**Work request**
Copy, word for word, the lines of the entries below between the one with "index mcp: (231, 290)" and the one with "pinky mcp: (450, 332)", inclusive, and leave out everything else.

**Input records**
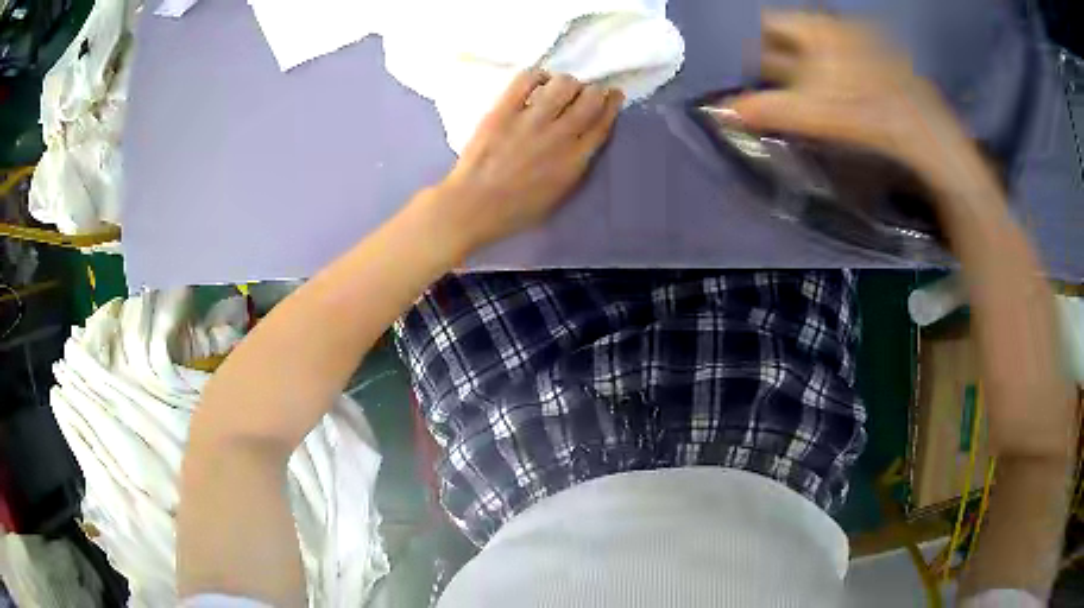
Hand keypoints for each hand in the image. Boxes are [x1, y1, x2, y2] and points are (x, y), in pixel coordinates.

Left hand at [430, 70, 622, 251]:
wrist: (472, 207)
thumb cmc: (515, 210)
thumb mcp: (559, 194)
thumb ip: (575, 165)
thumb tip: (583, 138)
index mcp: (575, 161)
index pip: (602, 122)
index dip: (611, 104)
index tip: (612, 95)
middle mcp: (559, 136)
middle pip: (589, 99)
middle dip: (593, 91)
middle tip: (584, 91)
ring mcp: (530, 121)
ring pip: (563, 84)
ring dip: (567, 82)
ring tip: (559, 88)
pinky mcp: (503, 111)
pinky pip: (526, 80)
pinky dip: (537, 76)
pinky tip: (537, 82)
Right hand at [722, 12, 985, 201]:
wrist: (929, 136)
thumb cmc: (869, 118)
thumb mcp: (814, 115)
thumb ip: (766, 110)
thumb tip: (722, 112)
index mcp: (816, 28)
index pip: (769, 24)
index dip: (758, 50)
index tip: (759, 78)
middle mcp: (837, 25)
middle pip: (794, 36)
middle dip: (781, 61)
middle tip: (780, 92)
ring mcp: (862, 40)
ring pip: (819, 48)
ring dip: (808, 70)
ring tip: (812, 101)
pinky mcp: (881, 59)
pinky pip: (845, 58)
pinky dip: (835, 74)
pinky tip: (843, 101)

==

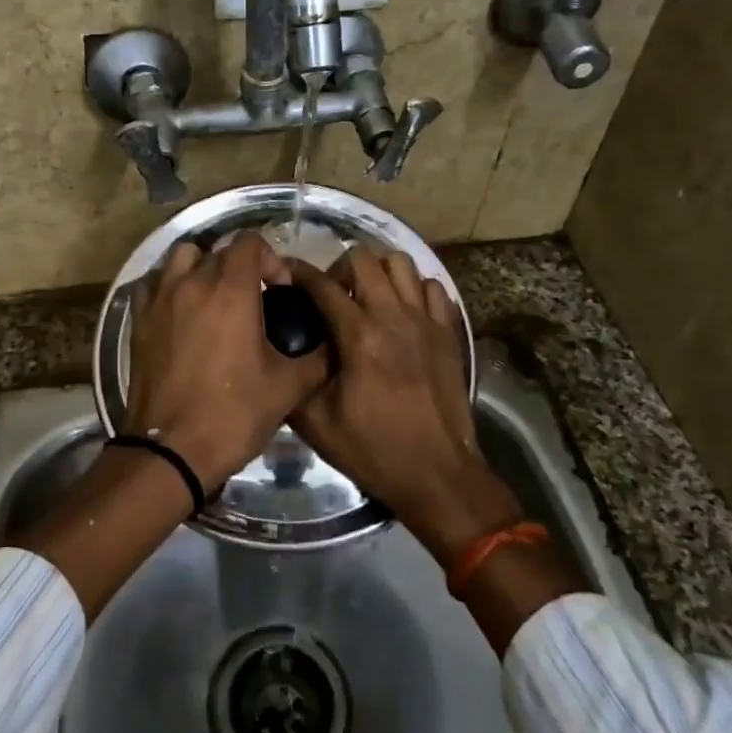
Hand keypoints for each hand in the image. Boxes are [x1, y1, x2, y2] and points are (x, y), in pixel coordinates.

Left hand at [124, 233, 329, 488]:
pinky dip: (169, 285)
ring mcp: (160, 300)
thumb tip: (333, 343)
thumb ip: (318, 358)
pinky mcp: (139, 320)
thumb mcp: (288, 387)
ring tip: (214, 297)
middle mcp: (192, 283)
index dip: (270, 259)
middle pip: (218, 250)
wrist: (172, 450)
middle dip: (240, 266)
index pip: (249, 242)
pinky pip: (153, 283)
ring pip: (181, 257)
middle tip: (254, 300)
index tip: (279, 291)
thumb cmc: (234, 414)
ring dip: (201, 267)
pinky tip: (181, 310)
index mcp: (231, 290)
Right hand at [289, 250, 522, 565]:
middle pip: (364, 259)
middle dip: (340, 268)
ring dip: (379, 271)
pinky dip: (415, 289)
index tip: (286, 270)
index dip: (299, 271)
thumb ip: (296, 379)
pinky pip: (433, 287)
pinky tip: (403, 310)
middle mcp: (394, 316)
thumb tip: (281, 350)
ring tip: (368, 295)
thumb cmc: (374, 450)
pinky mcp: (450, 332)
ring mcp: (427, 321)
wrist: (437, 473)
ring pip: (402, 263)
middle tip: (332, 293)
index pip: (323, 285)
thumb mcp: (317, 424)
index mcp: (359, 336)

**Answer below**
index mcp: (231, 290)
Right hand at [289, 250, 522, 565]:
middle pip: (364, 259)
middle dip: (340, 268)
ring dip: (379, 271)
pinky dip: (415, 289)
index tip: (286, 270)
index dip: (299, 271)
thumb ip: (296, 379)
pinky pip: (433, 287)
pinky tip: (403, 310)
middle mcp: (394, 316)
thumb tip: (281, 350)
ring tip: (368, 295)
thumb cmc: (374, 450)
pinky mcp: (450, 332)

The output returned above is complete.